Indian scientists find new way to measure distances in deep space

Indian scientists find new way to measure distances in deep space


The Vela pulsar wind nebula. Light blue represents X-ray polarisation data from the NASA Imaging X-ray Polarimetry Explorer. Pink and purple colours correspond to data from the NASA Chandra X-Ray observatory.

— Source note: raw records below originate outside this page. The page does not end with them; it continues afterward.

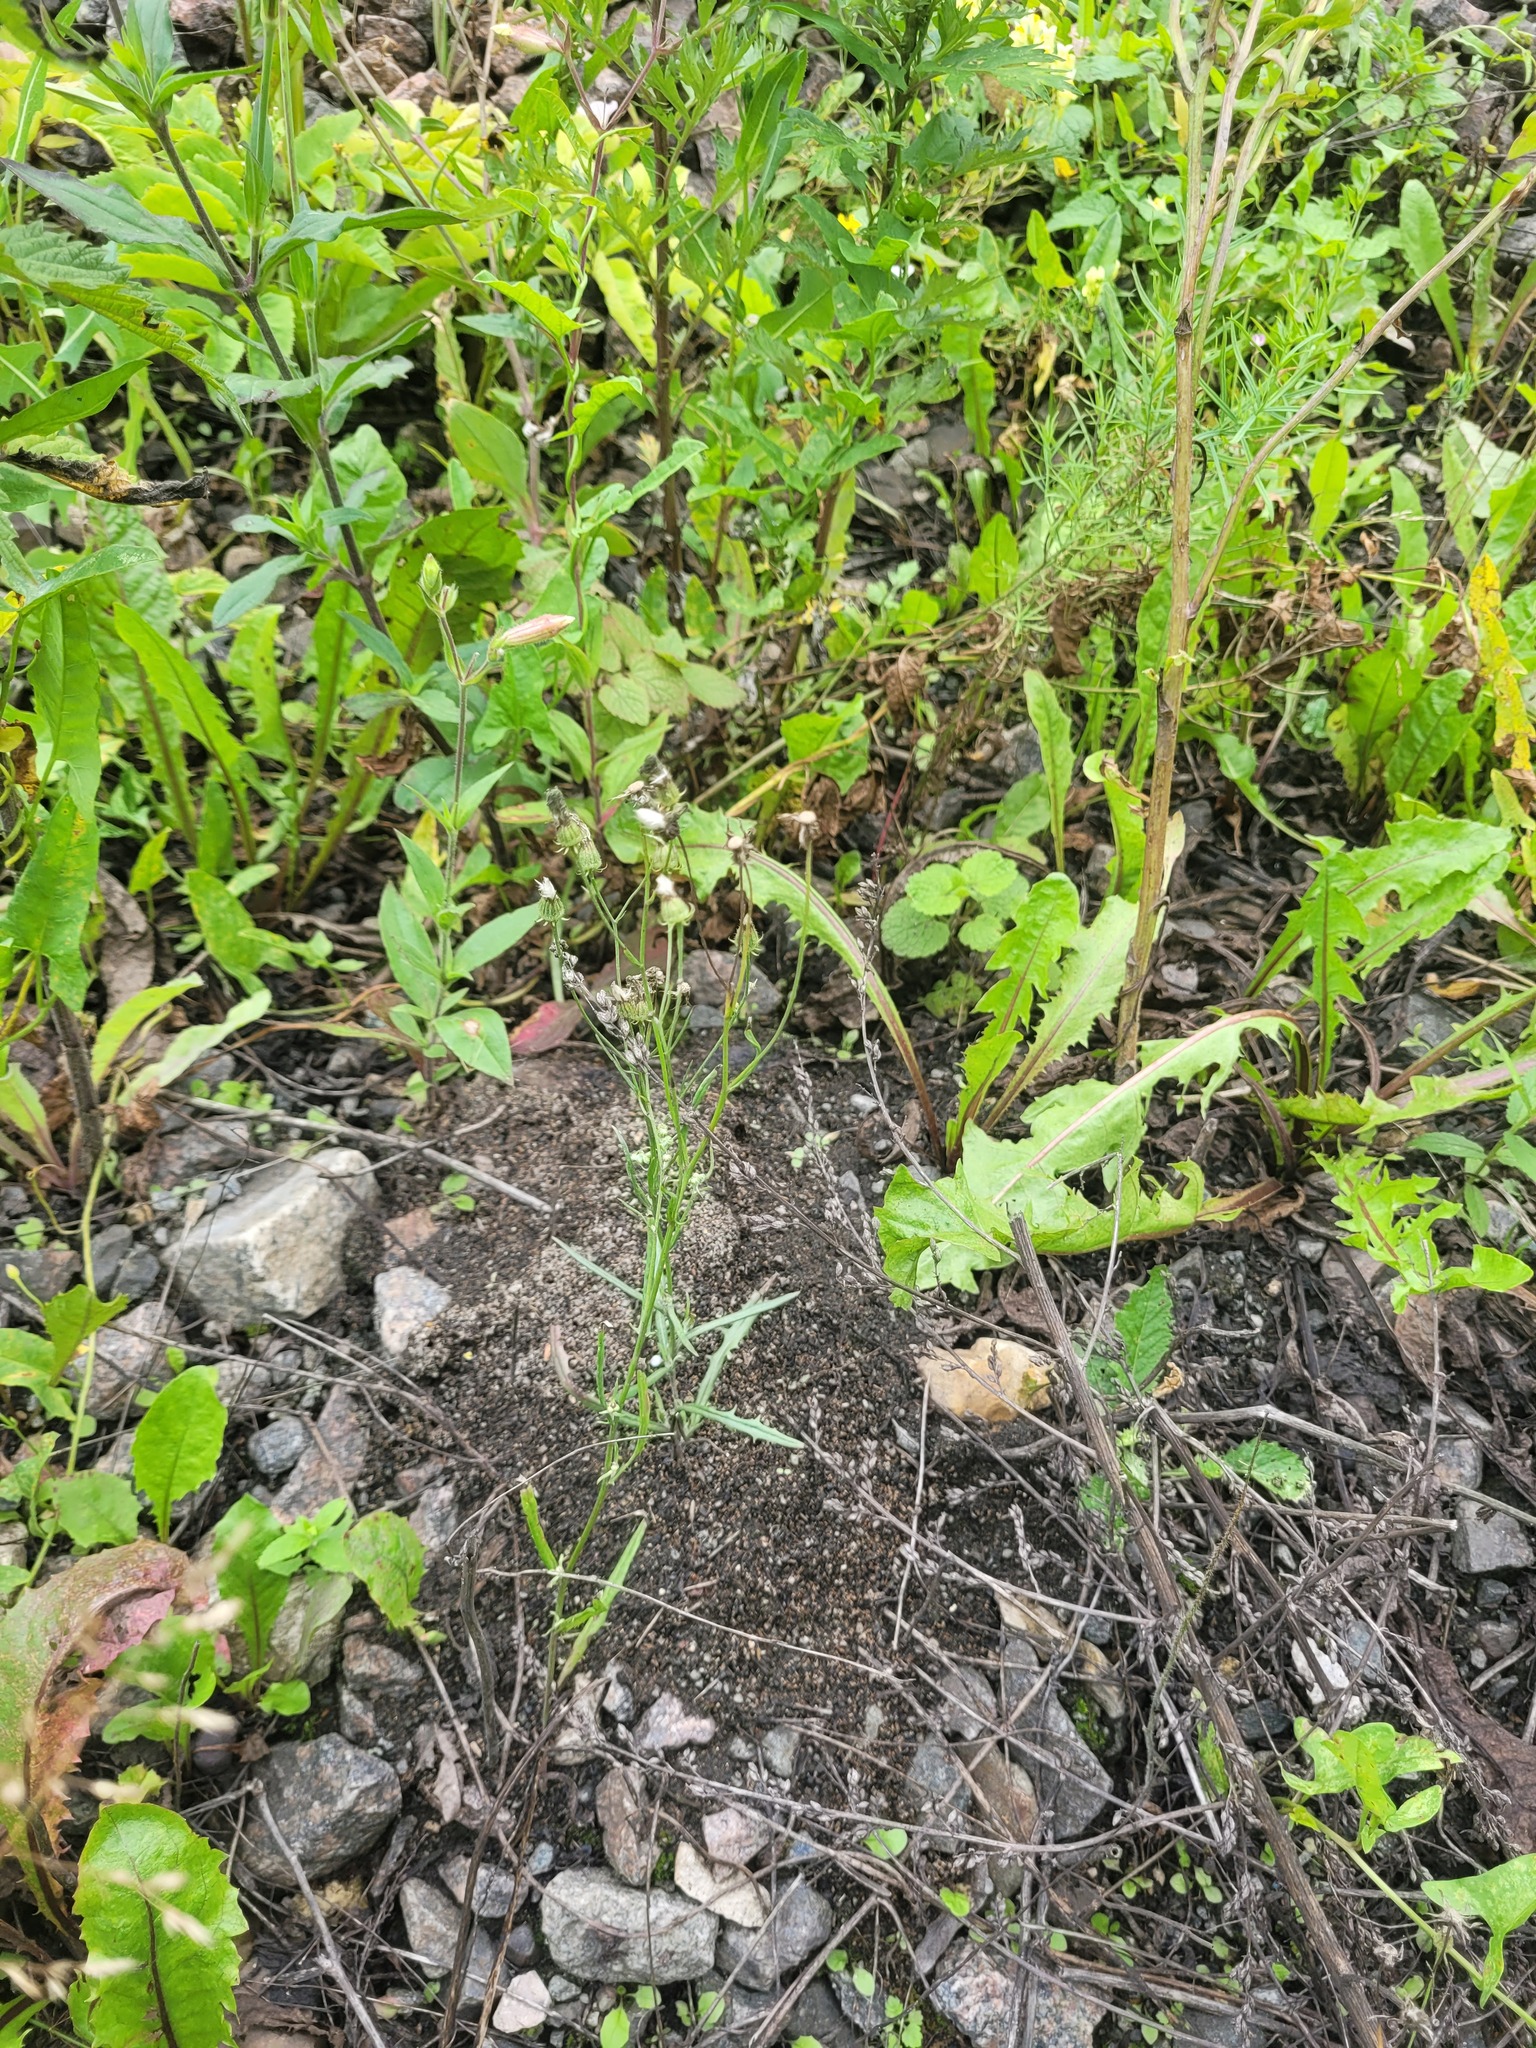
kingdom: Plantae
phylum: Tracheophyta
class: Magnoliopsida
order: Asterales
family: Asteraceae
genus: Crepis
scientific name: Crepis tectorum
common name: Narrow-leaved hawk's-beard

The Vela pulsar wind nebula. Light blue represents X-ray polarisation data from the NASA Imaging X-ray Polarimetry Explorer. Pink and purple colours correspond to data from the NASA Chandra X-Ray observatory.
| Photo Credit: NASA

Indian astronomers, including from IIT-Kanpur, have developed a new way to measure distances in the universe using the pulsating cores of dead stars, by studying how their radio emissions are distorted as they travel through space. The technique combines a pair of subtle effects that occur when pulsar signals pass through clouds of ionised gas in the Milky Way.

The dense and rapidly spinning remnant cores of dead stars are called pulsars. They emit beams of radio waves that sweep across the earth like light from a lighthouse sweeps across ships at sea. Pulsars have an extraordinarily fixed spinning rate, so the pulses arrive very regularly. So astronomers have used them as cosmic clocks.